Saudi unit of UAE's Etisalat says growth in sales of smart phones boosts performance

Saudi's Mobily posts 11% rise in Q1 net profit

Etihad Etisalat (Mobily), Saudi Arabia's second-biggest telecom operator, has missed analysts' forecasts with an 11 percent rise in first-quarter net profit.

Mobily, an affiliate of the United Arab Emirates' Etisalat , made a first-quarter net profit of SR1.340bn, up from SR1.207bn in the prior-year period, with the company citing higher data revenues in a bourse statement.

Analysts polled by Reuters on average forecast Mobily, which competes with the Gulf's No.2 operator Saudi Telecom Co and Zain Saudi, would make a quarterly profit of SR1.37bn.

Mobily's revenue for the three months to March 31 was SR5.63bn, up from SR5.01bn from the prior-year period.

"This stems from the growth in sales of smart phones and the increase in data revenues, which accounted for 30 percent of turnover for the period," the company said in its statement.

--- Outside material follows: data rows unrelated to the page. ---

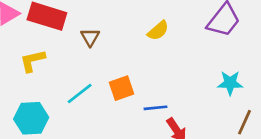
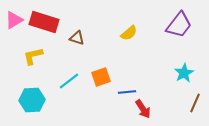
brown triangle: (90, 37) -> (77, 38), turned -42
cyan star: (230, 83) -> (184, 73), turned -30

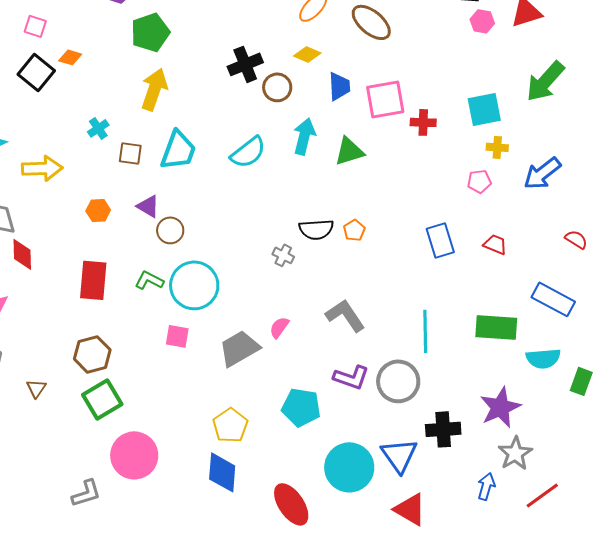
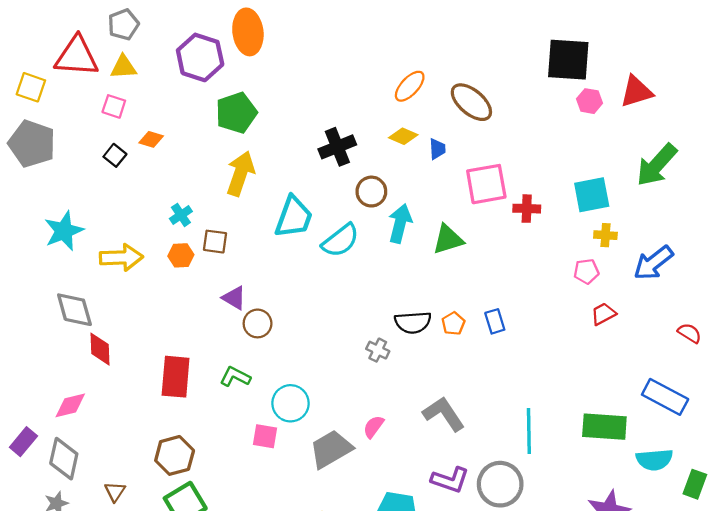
black square: (36, 72) -> (115, 155), size x0.6
blue trapezoid: (339, 86) -> (437, 149), moved, size x0.7
brown circle: (277, 87) -> (371, 192), moved
cyan trapezoid: (178, 150) -> (294, 217), moved
orange hexagon: (98, 210) -> (181, 255), moved
blue rectangle: (440, 240) -> (495, 321), moved, size x0.7
red trapezoid: (495, 244) -> (603, 314), moved, turned -50
cyan circle: (194, 285) -> (291, 403), moved, size x0.7

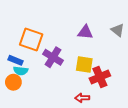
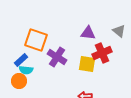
blue rectangle: (15, 60) -> (21, 60), turned -64
red cross: (100, 77) -> (102, 53), moved

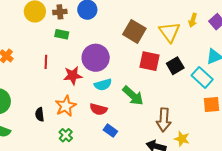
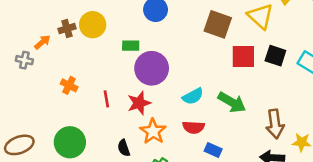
brown cross: (60, 12) -> (67, 29), moved
purple circle: (96, 58) -> (152, 68), moved
red line: (46, 62) -> (106, 99), moved
black square: (175, 66) -> (275, 56), turned -30
red star: (73, 76) -> (139, 103), moved

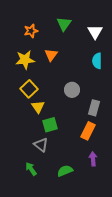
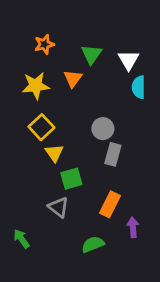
green triangle: (64, 24) -> (91, 54), moved
white triangle: (95, 32) -> (129, 60), moved
gray rectangle: (94, 108) -> (113, 154), moved
orange rectangle: (88, 131) -> (110, 204), moved
green arrow: (31, 169) -> (21, 239), moved

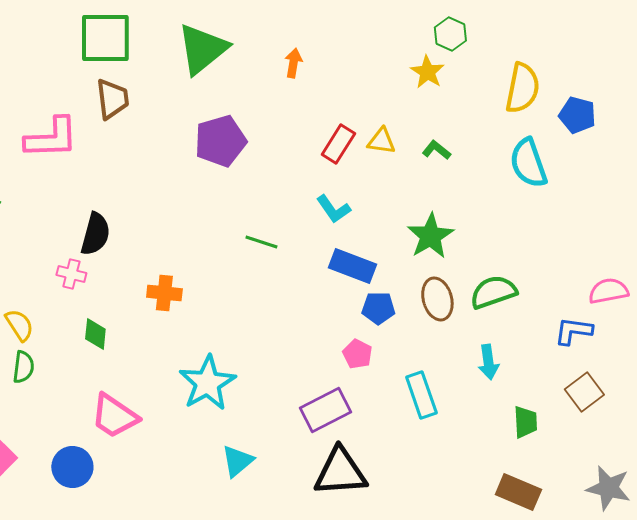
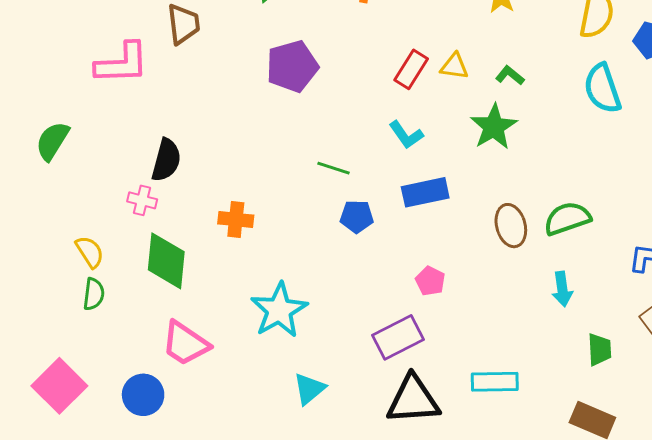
green star: (430, 236) -> (494, 127), moved
blue rectangle: (352, 266) -> (425, 192), turned -33
blue pentagon: (378, 308) -> (357, 216), moved
green diamond: (95, 334) -> (166, 261), size x1.8
cyan rectangle: (421, 395) -> (495, 382), moved, turned -72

Revenue from data and corporate customers will drive Mobily earnings growth, the company's chief executive told Reuters in January.

The focus on these two segments reflects market dynamics in the kingdom, where conventional call margins have slumped due to increased competition between operators and the rising use substitute services such as Internet-based phone calls and instant messaging.